Noch sorgt Rap für Skandale. Gewaltverherrlichung, Sexismus, Blasphemie wird ihm vorgeworfen. Ein Zeichen, dass er als Jugendkultur noch vital genug ist, um ältere Generationen verstören und erschrecken zu können, wie einst Elvis die Altvorderen erschreckte. Freilich muss, wer noch provozieren will, dies zunehmend deftig tun. Dem Bündner Gimma gelang es, indem er in «Hol dr an Politiker» zum Mord an Parlamentariern aufrief.
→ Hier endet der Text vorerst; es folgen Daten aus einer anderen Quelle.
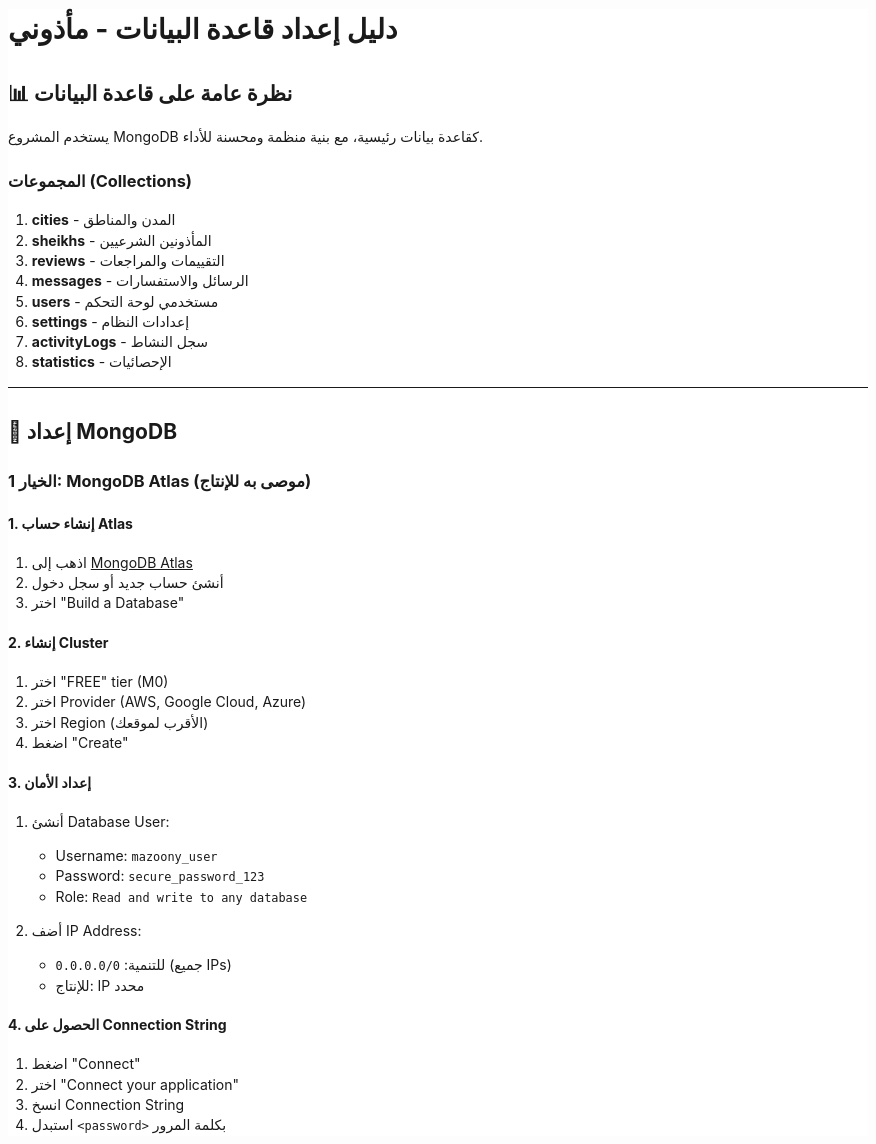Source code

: # دليل إعداد قاعدة البيانات - مأذوني

## 📊 نظرة عامة على قاعدة البيانات

يستخدم المشروع MongoDB كقاعدة بيانات رئيسية، مع بنية منظمة ومحسنة للأداء.

### المجموعات (Collections)

1. **cities** - المدن والمناطق
2. **sheikhs** - المأذونين الشرعيين
3. **reviews** - التقييمات والمراجعات
4. **messages** - الرسائل والاستفسارات
5. **users** - مستخدمي لوحة التحكم
6. **settings** - إعدادات النظام
7. **activityLogs** - سجل النشاط
8. **statistics** - الإحصائيات

---

## 🚀 إعداد MongoDB

### الخيار 1: MongoDB Atlas (موصى به للإنتاج)

#### 1. إنشاء حساب Atlas
1. اذهب إلى [MongoDB Atlas](https://cloud.mongodb.com)
2. أنشئ حساب جديد أو سجل دخول
3. اختر "Build a Database"

#### 2. إنشاء Cluster
1. اختر "FREE" tier (M0)
2. اختر Provider (AWS, Google Cloud, Azure)
3. اختر Region (الأقرب لموقعك)
4. اضغط "Create"

#### 3. إعداد الأمان
1. أنشئ Database User:
   - Username: `mazoony_user`
   - Password: `secure_password_123`
   - Role: `Read and write to any database`

2. أضف IP Address:
   - للتنمية: `0.0.0.0/0` (جميع IPs)
   - للإنتاج: IP محدد

#### 4. الحصول على Connection String
1. اضغط "Connect"
2. اختر "Connect your application"
3. انسخ Connection String
4. استبدل `<password>` بكلمة المرور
Im Grunde aber sind die sexuellen, religiösen und gesellschaftlichen Tabus allesamt entweiht. Der US-Rapper Tupac Shakur erregte 1996 noch Aufsehen mit einem CD-Cover, das ihn als gekreuzigten Christus zeigte. Elf Jahre später wirkte dieselbe Pose bei Nachahmer Kanye West, der sich als Jesus mit Dornenkranz auf den Umschlag der Rockfibel «Rolling Stone» setzen liess, nur noch niedlich.

Der Tabubruch hat sich abgenutzt, die Blasphemie ist so kommerzialisiert, dass sie ihren Schrecken verloren hat. Gotteslästerung holt keinen mehr hinter dem Ofen hervor, provozieren lässt sich allenfalls noch mit Nazisymbolik, wie die deutsche Gruppe Rammstein es vorexerziert. Wer als Musiker aber wirklich für Aufhorchen sorgen will, preist den Namen des Herrn, wie die Söhne Mannheims es tun.
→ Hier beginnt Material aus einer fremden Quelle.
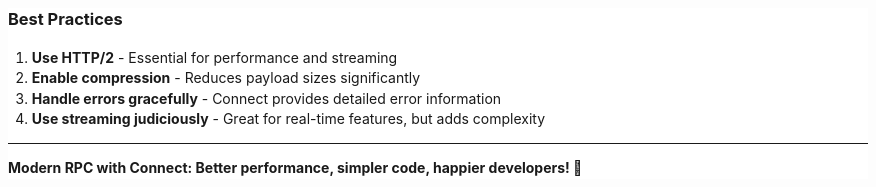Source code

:### Best Practices
1. **Use HTTP/2** - Essential for performance and streaming
2. **Enable compression** - Reduces payload sizes significantly
3. **Handle errors gracefully** - Connect provides detailed error information
4. **Use streaming judiciously** - Great for real-time features, but adds complexity

---

**Modern RPC with Connect: Better performance, simpler code, happier developers! 🎉**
Böser Rock ’n’ Roll? Wahre Empörung vermochte in der Schweiz jüngst einzig das Jodlerchörli Urnäsch mit einem Schnupfspruch über das «gottverdammta Jugopack» auszulösen, über «vögelnde Mönche» und einen masturbierenden Abt: «Und er fluchte und er grollte, weil es ihm nicht kommen wollte.» Die Staatsanwaltschaft schritt ein, und das Bistum St. Gallen zeigte sich offiziell bestürzt.

Böse Jodler! Verkehrte Welt.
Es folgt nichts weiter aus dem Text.